RESULTS: We identified nearly 400,000 inpatient abdominal hernia repairs from Jan 1, 2007 to Sep 30, 2015. Umbilical hernia surgery alone had the highest incidence (21%), followed by inguinal (14%), and femoral (2%). Incisional, which included ventral and umbilical hernias made up 58% of cases. This differs from other studies that identify inguinal hernia as the most common. The umbilical hernia numbers from the NIS database are higher than previously described (6-14%). This is likely multi-factorial including an increase in incidentally found umbilical hernias during laparoscopy and an increase in repairing smaller umbilical hernias.

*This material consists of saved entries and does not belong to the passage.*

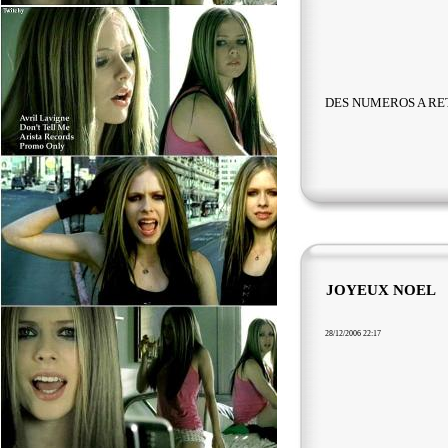
DES NUMEROS A RE
JOYEUX NOEL
28/12/2006 22:17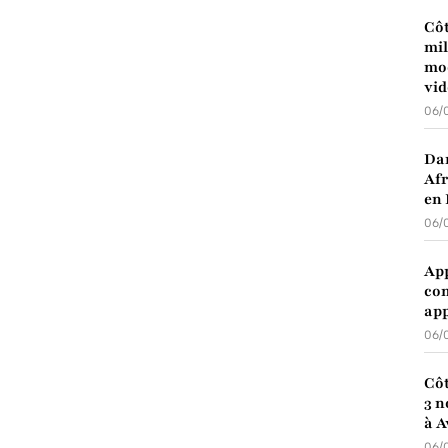
Côt
mil
mod
vid
06/
Dan
Afr
en 
06/
App
com
app
06/
Côt
3 n
à A
06/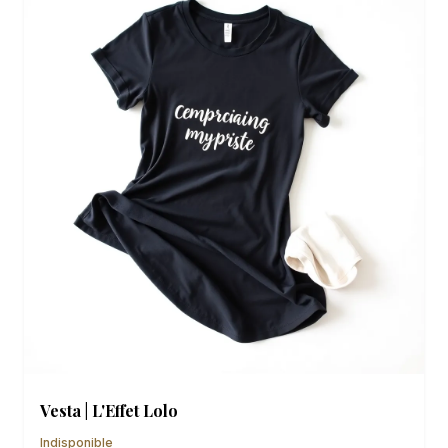
Vesta | L'Effet Lolo
Indisponible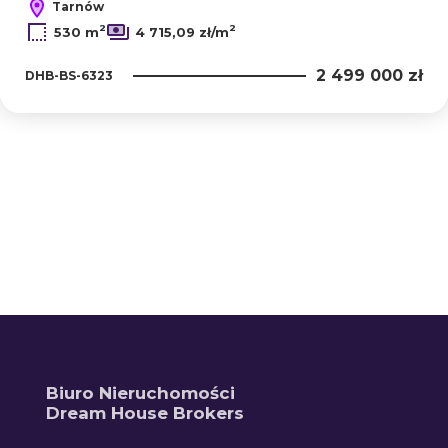
Tarnów
2
2
530 m
4 715,09 zł/m
2 499 000 zł
DHB-BS-6323
+
−
Biuro Nieruchomości
Dream House Brokers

About half of surgeries were emergent and among all cases, 45.3% were incarcerated. Interestingly, the rate of incarcerated hernias increased each year from 2007 to 2015 (51% to 59%). Additionally, our analysis demonstrated that there was an increased likelihood of death for incarcerated hernia repair (OR 1.13; 95% CI =1.03,1.23; p=0.008).  Patient age was also identified as a significant risk factor for mortality, such that as age increased so did the adjusted odds-ratio of mortality.

CONCLUSIONS: Age and the presence of incarceration are associated with increased mortality in abdominal wall hernia surgery. Due to the rising rates of incarcerated abdominal wall hernia repairs and associated complications, elective repair should be considered after diagnosis to minimize the risk of adverse outcomes.